Collected data:
>>>

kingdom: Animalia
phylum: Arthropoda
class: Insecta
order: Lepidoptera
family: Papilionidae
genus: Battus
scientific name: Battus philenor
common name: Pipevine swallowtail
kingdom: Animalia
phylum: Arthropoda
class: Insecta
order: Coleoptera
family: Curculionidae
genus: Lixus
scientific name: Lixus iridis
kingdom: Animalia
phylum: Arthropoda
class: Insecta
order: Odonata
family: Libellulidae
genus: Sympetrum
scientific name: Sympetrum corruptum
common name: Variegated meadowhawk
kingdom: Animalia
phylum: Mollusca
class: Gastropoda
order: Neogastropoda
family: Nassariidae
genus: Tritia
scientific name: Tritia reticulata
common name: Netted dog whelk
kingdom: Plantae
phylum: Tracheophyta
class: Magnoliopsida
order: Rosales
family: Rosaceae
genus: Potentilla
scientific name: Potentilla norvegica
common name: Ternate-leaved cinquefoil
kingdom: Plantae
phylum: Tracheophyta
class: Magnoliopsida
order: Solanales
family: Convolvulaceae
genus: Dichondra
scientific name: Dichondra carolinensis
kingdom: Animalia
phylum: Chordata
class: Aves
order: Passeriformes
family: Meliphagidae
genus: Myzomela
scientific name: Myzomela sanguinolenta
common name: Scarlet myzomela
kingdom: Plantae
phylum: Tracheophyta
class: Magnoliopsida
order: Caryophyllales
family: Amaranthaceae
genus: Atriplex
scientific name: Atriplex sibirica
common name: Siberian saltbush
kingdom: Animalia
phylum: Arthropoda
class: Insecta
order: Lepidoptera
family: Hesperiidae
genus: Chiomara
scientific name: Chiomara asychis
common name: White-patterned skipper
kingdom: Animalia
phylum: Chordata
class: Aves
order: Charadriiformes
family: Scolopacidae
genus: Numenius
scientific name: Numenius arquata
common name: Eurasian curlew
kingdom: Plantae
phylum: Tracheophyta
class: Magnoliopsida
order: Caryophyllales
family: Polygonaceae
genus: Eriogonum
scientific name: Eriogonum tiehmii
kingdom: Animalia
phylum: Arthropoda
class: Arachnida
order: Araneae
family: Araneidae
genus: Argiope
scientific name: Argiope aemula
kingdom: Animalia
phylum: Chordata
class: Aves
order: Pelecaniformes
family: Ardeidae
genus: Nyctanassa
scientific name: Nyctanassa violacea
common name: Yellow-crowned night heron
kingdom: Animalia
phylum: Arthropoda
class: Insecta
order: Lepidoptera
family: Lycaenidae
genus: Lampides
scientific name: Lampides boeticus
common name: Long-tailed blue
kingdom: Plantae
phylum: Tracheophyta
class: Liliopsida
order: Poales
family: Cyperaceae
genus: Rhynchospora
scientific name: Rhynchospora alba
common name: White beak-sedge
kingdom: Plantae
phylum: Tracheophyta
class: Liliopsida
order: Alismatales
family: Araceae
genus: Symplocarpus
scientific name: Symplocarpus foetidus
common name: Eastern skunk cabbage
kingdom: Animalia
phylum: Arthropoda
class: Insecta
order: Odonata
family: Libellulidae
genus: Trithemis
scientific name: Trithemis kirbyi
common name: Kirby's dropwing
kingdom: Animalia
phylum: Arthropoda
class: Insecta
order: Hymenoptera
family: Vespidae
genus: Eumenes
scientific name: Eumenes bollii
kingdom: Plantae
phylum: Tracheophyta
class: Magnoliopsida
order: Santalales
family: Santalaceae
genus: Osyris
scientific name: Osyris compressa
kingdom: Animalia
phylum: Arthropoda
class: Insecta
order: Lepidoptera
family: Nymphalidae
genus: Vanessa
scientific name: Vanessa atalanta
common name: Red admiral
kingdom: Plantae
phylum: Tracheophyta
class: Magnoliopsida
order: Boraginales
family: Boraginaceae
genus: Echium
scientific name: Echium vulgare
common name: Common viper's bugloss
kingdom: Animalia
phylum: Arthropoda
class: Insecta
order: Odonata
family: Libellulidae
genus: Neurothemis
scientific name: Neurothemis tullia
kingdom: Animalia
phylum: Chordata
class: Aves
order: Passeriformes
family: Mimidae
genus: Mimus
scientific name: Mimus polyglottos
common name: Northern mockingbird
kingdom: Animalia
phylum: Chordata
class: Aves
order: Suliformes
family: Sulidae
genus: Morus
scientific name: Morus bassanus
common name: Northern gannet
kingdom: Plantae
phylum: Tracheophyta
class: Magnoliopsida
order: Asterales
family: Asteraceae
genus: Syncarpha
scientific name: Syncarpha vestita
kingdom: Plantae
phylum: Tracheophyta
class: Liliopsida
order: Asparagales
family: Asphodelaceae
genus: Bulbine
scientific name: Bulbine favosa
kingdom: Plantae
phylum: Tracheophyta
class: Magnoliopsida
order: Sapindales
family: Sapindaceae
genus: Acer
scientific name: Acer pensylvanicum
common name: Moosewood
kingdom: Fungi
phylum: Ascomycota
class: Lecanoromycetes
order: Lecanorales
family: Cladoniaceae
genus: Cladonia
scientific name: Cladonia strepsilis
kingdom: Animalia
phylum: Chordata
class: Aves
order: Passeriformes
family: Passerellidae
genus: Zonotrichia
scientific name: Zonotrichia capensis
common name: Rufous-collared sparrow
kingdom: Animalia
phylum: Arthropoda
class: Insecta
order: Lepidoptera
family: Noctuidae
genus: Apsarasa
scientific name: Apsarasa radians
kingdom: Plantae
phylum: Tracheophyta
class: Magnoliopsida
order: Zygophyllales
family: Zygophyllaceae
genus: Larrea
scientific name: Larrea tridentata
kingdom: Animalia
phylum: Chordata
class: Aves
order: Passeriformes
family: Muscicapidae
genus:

<<<

Please quote every item above word for word, with each line unchanged.

kingdom: Animalia
phylum: Arthropoda
class: Insecta
order: Lepidoptera
family: Papilionidae
genus: Battus
scientific name: Battus philenor
common name: Pipevine swallowtail
kingdom: Animalia
phylum: Arthropoda
class: Insecta
order: Coleoptera
family: Curculionidae
genus: Lixus
scientific name: Lixus iridis
kingdom: Animalia
phylum: Arthropoda
class: Insecta
order: Odonata
family: Libellulidae
genus: Sympetrum
scientific name: Sympetrum corruptum
common name: Variegated meadowhawk
kingdom: Animalia
phylum: Mollusca
class: Gastropoda
order: Neogastropoda
family: Nassariidae
genus: Tritia
scientific name: Tritia reticulata
common name: Netted dog whelk
kingdom: Plantae
phylum: Tracheophyta
class: Magnoliopsida
order: Rosales
family: Rosaceae
genus: Potentilla
scientific name: Potentilla norvegica
common name: Ternate-leaved cinquefoil
kingdom: Plantae
phylum: Tracheophyta
class: Magnoliopsida
order: Solanales
family: Convolvulaceae
genus: Dichondra
scientific name: Dichondra carolinensis
kingdom: Animalia
phylum: Chordata
class: Aves
order: Passeriformes
family: Meliphagidae
genus: Myzomela
scientific name: Myzomela sanguinolenta
common name: Scarlet myzomela
kingdom: Plantae
phylum: Tracheophyta
class: Magnoliopsida
order: Caryophyllales
family: Amaranthaceae
genus: Atriplex
scientific name: Atriplex sibirica
common name: Siberian saltbush
kingdom: Animalia
phylum: Arthropoda
class: Insecta
order: Lepidoptera
family: Hesperiidae
genus: Chiomara
scientific name: Chiomara asychis
common name: White-patterned skipper
kingdom: Animalia
phylum: Chordata
class: Aves
order: Charadriiformes
family: Scolopacidae
genus: Numenius
scientific name: Numenius arquata
common name: Eurasian curlew
kingdom: Plantae
phylum: Tracheophyta
class: Magnoliopsida
order: Caryophyllales
family: Polygonaceae
genus: Eriogonum
scientific name: Eriogonum tiehmii
kingdom: Animalia
phylum: Arthropoda
class: Arachnida
order: Araneae
family: Araneidae
genus: Argiope
scientific name: Argiope aemula
kingdom: Animalia
phylum: Chordata
class: Aves
order: Pelecaniformes
family: Ardeidae
genus: Nyctanassa
scientific name: Nyctanassa violacea
common name: Yellow-crowned night heron
kingdom: Animalia
phylum: Arthropoda
class: Insecta
order: Lepidoptera
family: Lycaenidae
genus: Lampides
scientific name: Lampides boeticus
common name: Long-tailed blue
kingdom: Plantae
phylum: Tracheophyta
class: Liliopsida
order: Poales
family: Cyperaceae
genus: Rhynchospora
scientific name: Rhynchospora alba
common name: White beak-sedge
kingdom: Plantae
phylum: Tracheophyta
class: Liliopsida
order: Alismatales
family: Araceae
genus: Symplocarpus
scientific name: Symplocarpus foetidus
common name: Eastern skunk cabbage
kingdom: Animalia
phylum: Arthropoda
class: Insecta
order: Odonata
family: Libellulidae
genus: Trithemis
scientific name: Trithemis kirbyi
common name: Kirby's dropwing
kingdom: Animalia
phylum: Arthropoda
class: Insecta
order: Hymenoptera
family: Vespidae
genus: Eumenes
scientific name: Eumenes bollii
kingdom: Plantae
phylum: Tracheophyta
class: Magnoliopsida
order: Santalales
family: Santalaceae
genus: Osyris
scientific name: Osyris compressa
kingdom: Animalia
phylum: Arthropoda
class: Insecta
order: Lepidoptera
family: Nymphalidae
genus: Vanessa
scientific name: Vanessa atalanta
common name: Red admiral
kingdom: Plantae
phylum: Tracheophyta
class: Magnoliopsida
order: Boraginales
family: Boraginaceae
genus: Echium
scientific name: Echium vulgare
common name: Common viper's bugloss
kingdom: Animalia
phylum: Arthropoda
class: Insecta
order: Odonata
family: Libellulidae
genus: Neurothemis
scientific name: Neurothemis tullia
kingdom: Animalia
phylum: Chordata
class: Aves
order: Passeriformes
family: Mimidae
genus: Mimus
scientific name: Mimus polyglottos
common name: Northern mockingbird
kingdom: Animalia
phylum: Chordata
class: Aves
order: Suliformes
family: Sulidae
genus: Morus
scientific name: Morus bassanus
common name: Northern gannet
kingdom: Plantae
phylum: Tracheophyta
class: Magnoliopsida
order: Asterales
family: Asteraceae
genus: Syncarpha
scientific name: Syncarpha vestita
kingdom: Plantae
phylum: Tracheophyta
class: Liliopsida
order: Asparagales
family: Asphodelaceae
genus: Bulbine
scientific name: Bulbine favosa
kingdom: Plantae
phylum: Tracheophyta
class: Magnoliopsida
order: Sapindales
family: Sapindaceae
genus: Acer
scientific name: Acer pensylvanicum
common name: Moosewood
kingdom: Fungi
phylum: Ascomycota
class: Lecanoromycetes
order: Lecanorales
family: Cladoniaceae
genus: Cladonia
scientific name: Cladonia strepsilis
kingdom: Animalia
phylum: Chordata
class: Aves
order: Passeriformes
family: Passerellidae
genus: Zonotrichia
scientific name: Zonotrichia capensis
common name: Rufous-collared sparrow
kingdom: Animalia
phylum: Arthropoda
class: Insecta
order: Lepidoptera
family: Noctuidae
genus: Apsarasa
scientific name: Apsarasa radians
kingdom: Plantae
phylum: Tracheophyta
class: Magnoliopsida
order: Zygophyllales
family: Zygophyllaceae
genus: Larrea
scientific name: Larrea tridentata
kingdom: Animalia
phylum: Chordata
class: Aves
order: Passeriformes
family: Muscicapidae
genus:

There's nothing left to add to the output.